• Collected data entries:
--- START ---

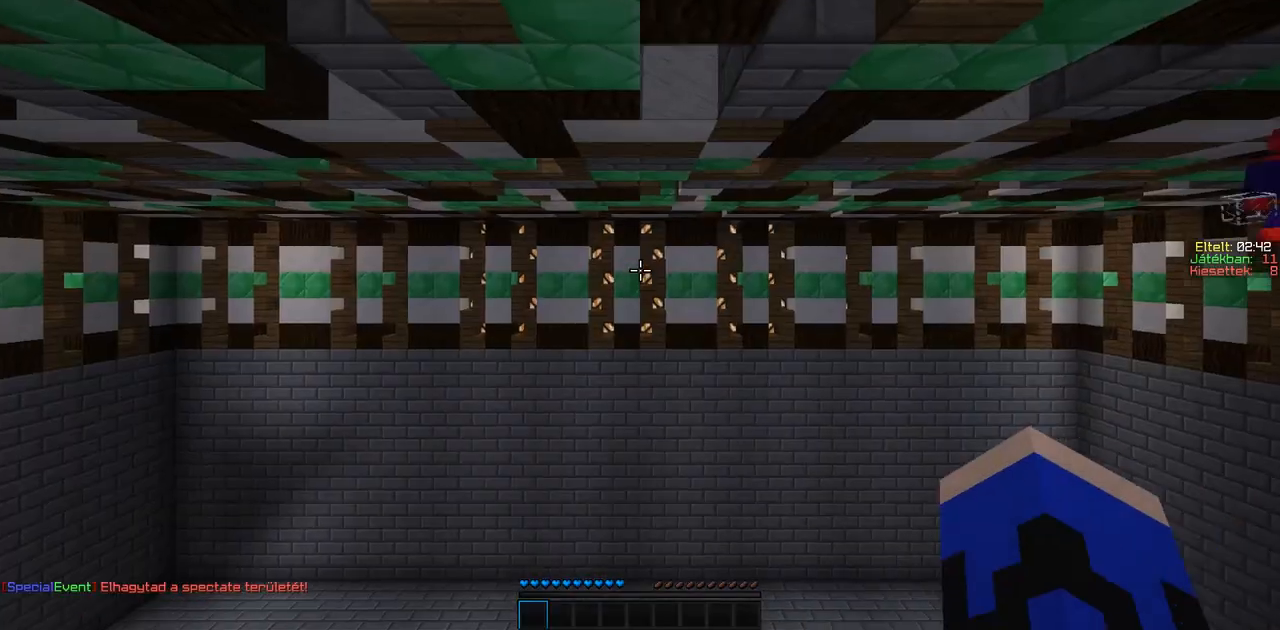
{"keys": [], "events": [[450, "w", "up"]]}
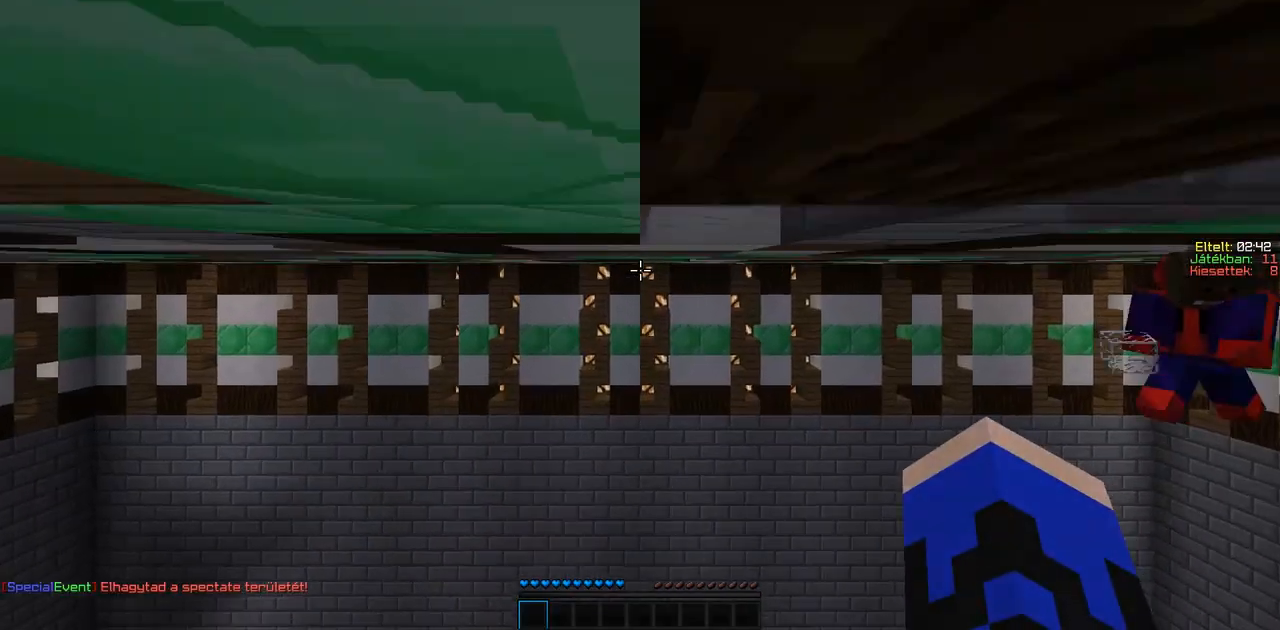
{"keys": ["w"], "events": [[150, "w", "down"]]}
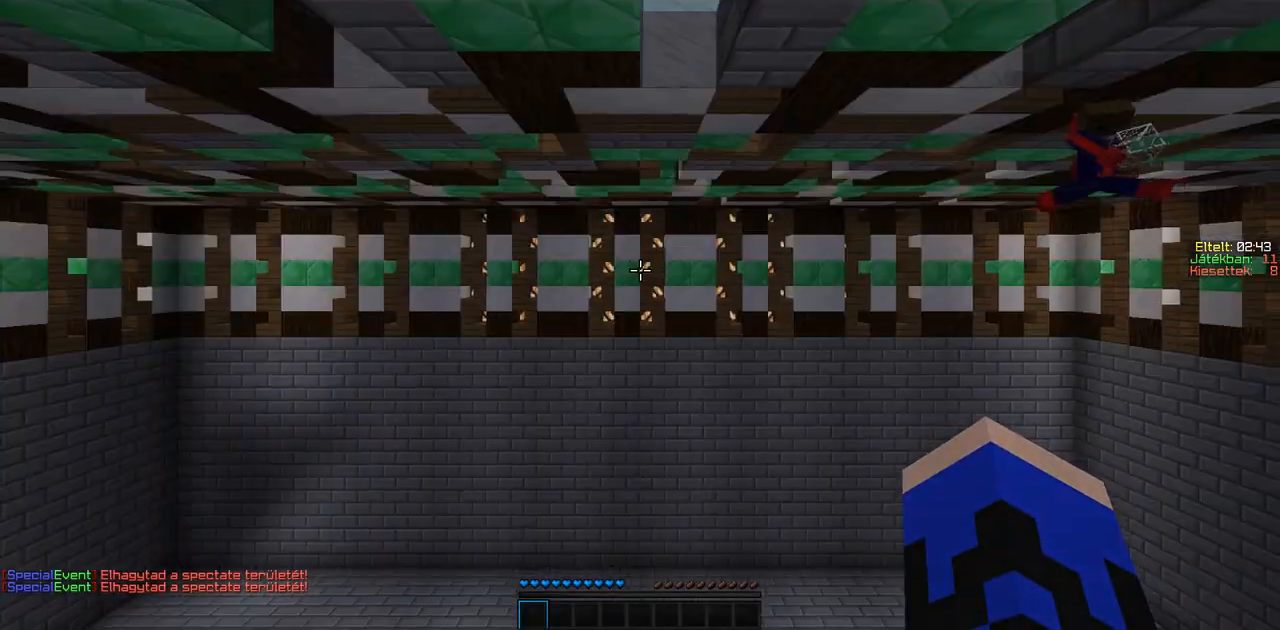
{"keys": ["a"], "events": [[300, "a", "down"], [350, "w", "up"]]}
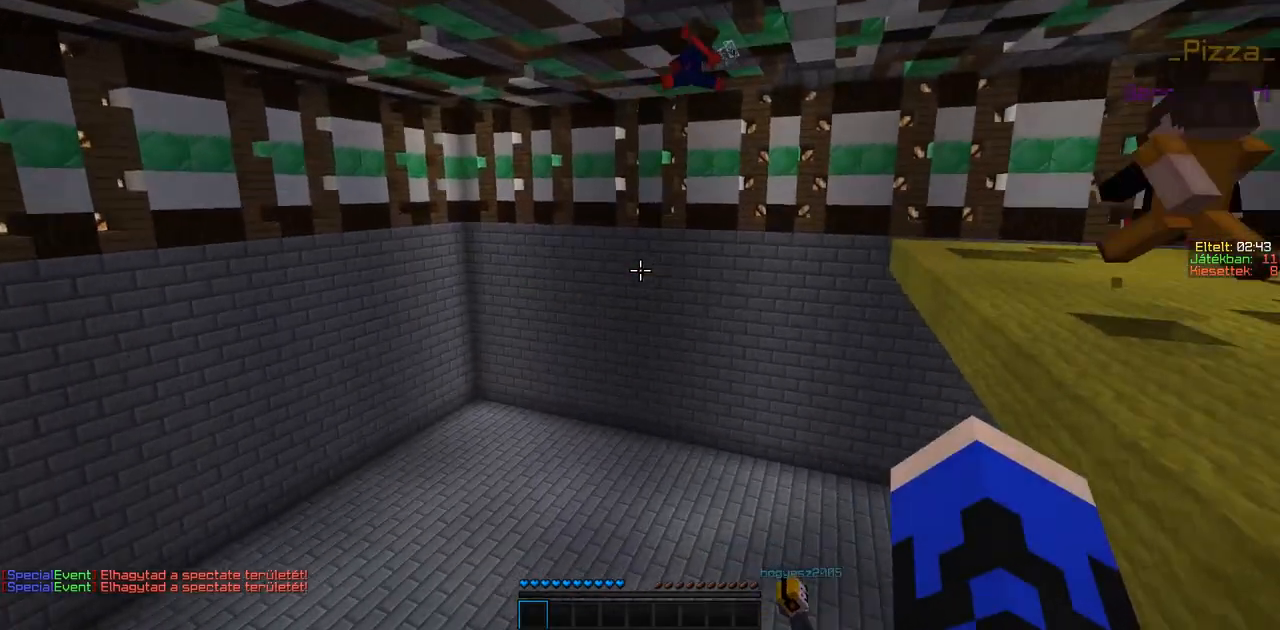
{"keys": ["w"], "events": [[450, "a", "up"], [450, "w", "down"]]}
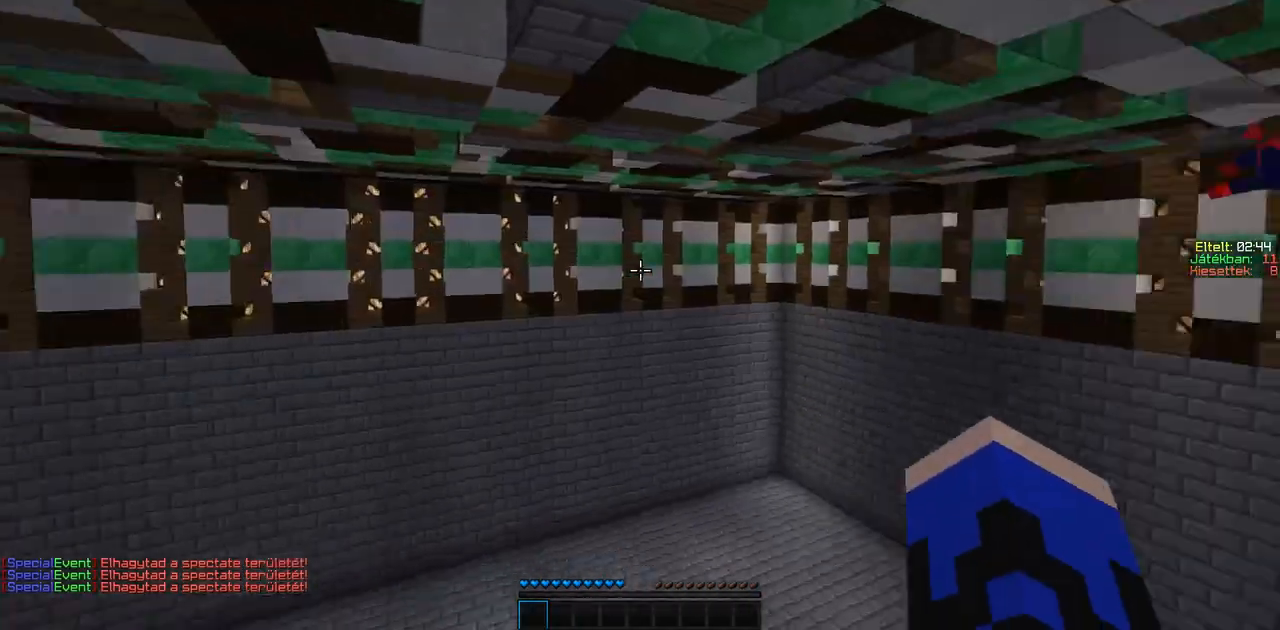
{"keys": [], "events": [[200, "w", "up"]]}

--- END ---

• Aim of the task: Your task is to count the lines of the records that contain "down". Answer with only that number.

• Output for this task: 3